Previously in years past onboarding features and tools were not included with Microsoft ERP and every Microsoft Partner had to come up with a way to manage this. A lot of times onboarding data was done through an Excel spreadsheet or a set of data ports created that the partner could reuse. Even with this, customers would have to have their data in the exact format created to have their data imported.
Now with onboarding features such as configuration packages you can go into Business Central and pick which columns of which data fields you want to include, pick which order these are going to be in, export your template, copy and paste your data and import it all right back into Business Central. There are even setup templates.
Let’s assume you have 50 vendors and made the choice to manually set up and key them in because you can manually clean up the data. Your Microsoft partner can setup a vendor template that fills in most of these fields for you and all that you’d need to fill in is the vendor name, address, contact, email, and phone number. Then all the posting groups, payment terms codes, payment methods, etc. would be filled in automatically for you. Kind of nice right? The fun doesn’t stop there though. There are a few other onboarding features of Business Central.

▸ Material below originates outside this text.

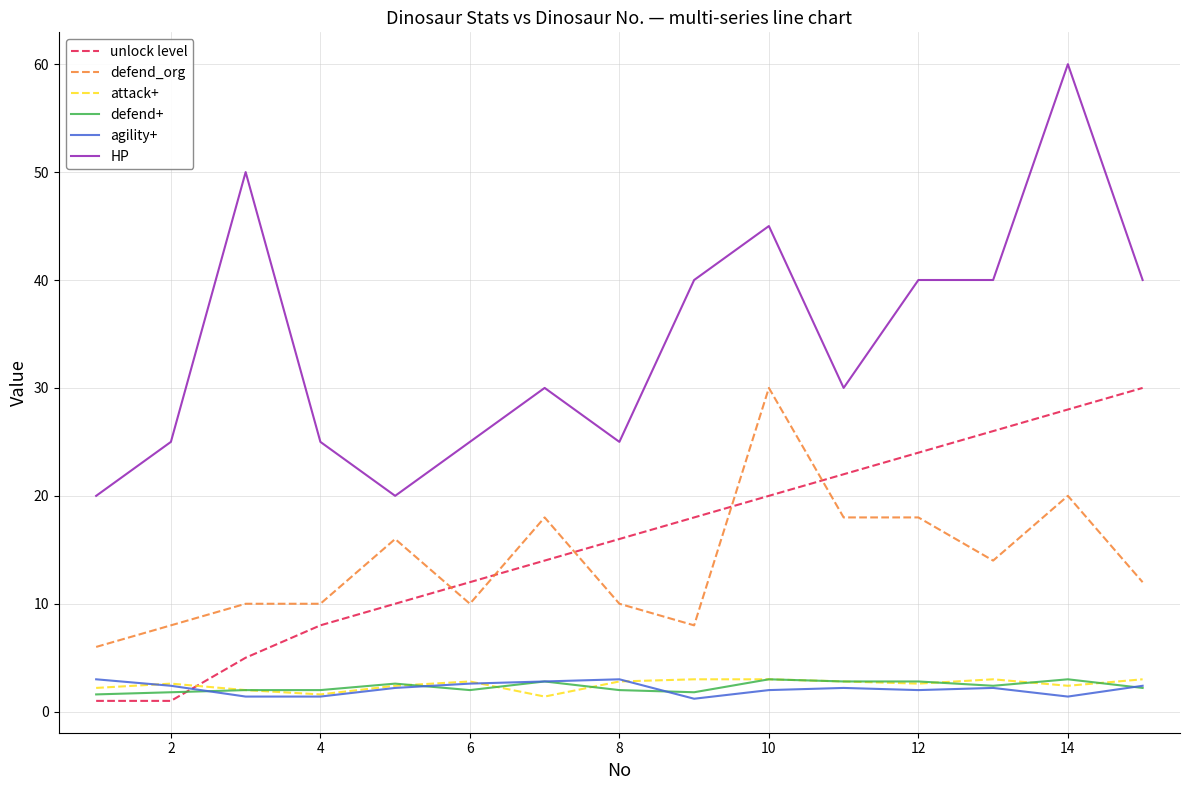

How many defend+ values are between 2 and 3?

12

Onboarding Feature: Rapid Start Role Page
Did you know that there is a rapid start profile page that is designed for implementation? Some don’t know about this page but there’s a few things on this page are very helpful. Up on the top of the page on the ribbon you have a worksheet and this worksheet basically organizes your master data. For example, with master data you have customers, items, vendors, chart of accounts, setup tables, general ledger setups, sales and receivables setup, inventory setup, posting groups setup, sales tax setup, payment methods and payment terms setup and much more.
Within this worksheet you can edit and delete things that you might not be using, you can add things you are using, you can assign a responsible user to complete this worksheet and track its status. For example, let’s assume you delegate to a team member the set up of your posting groups. Within this worksheet statuses can be updated to be in progress, in completed, ignored, or blocked as well as who is responsible for it so you’ll never be out of the loop.

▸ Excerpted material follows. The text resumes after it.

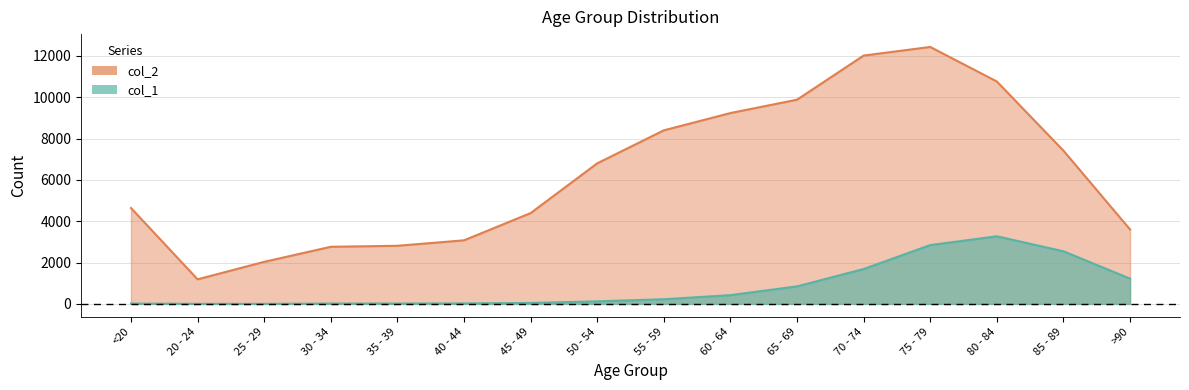

What is the average value of the col_2 series?

6343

You also have access to the list of all the tables in the database and the number of records in there. There are packages, access to your configuration packages, import and export tools like Excel to migrate your data. This includes things like importing customers and importing vendor items.
Should rapid start be handled by the end user or should the partner be involved?
Is it possible? Yes. Is it likely? No. You might not need to be heavily reliant on your partner but you’ll definitely need them. For example, unless the rapid start role center is the default role center for a new user when set up, users most likely would not know that this role center exists. In fact, I’d recommend involving your partner for a lot of personalization efforts within Business Central.
Onboarding Feature: Welcome Banner
The welcome banners does exactly that, welcomes users to Business Central and provides a clear call to action with a checklist to start certain tasks to finish the last few setups of Business Central.
Cronus View (Evaluation Company)
Non-Evaluation Company View
On this welcome banner you’re going to see a checklist that can be customized through AL code to point records in the Guided Experience Item table to whatever it may be to help onboard users. For example, if you want to have a checklist item that reads listen to the latest episode of A Shot of Business Central and A Beer, you have to create a Learn record in the Guided Experience Item table that points to a URL. You can then go into the Checklist Administration Page add the new Guided Experience Type and checklist item.
Forgive me, if I’m a tad bit wrong explaining the developer part of this. I’m not a developer and most likely will never be a developer. So, what type checklist items can you have? You can have:
Guided Experience Types
- Assisted Setups
- Which help guide you through certain setups.
- Manual Setups
- Learn
- Point the checklist item to an external URL
- Tour
- Tours are the little blue boxes that highlight the specific elements on a page.
- For example, you might see a tour that tells you about Additional Setup for users. It’ll tell you that in this spot you can define when certain users can post transactions and that you can also designate time sheet roles or associate users with sales/purchaser codes.
- Currently, these can only be added by Microsoft but they’re considering giving AL developers control of these.
- Spotlight Tour
- Point to a type of tour that opens up a page in special mode and shines a spotlight on core capabilities such as Open in Excel or Share to Teams.
- Video
- Application Feature
- Enables a checklist task to open any page inside Business Central. Similar to Manual Setup this opens a page and will display a page tour if any is defined.
Teaching Tips
Microsoft has also incorporated teaching tips throughout Business Central that inform the user about the benefits of an action on a page. You’ll see these as little blue pop up boxes. For example, one might say, “Select the page title when you want to revisit the page’s teaching tip another time.”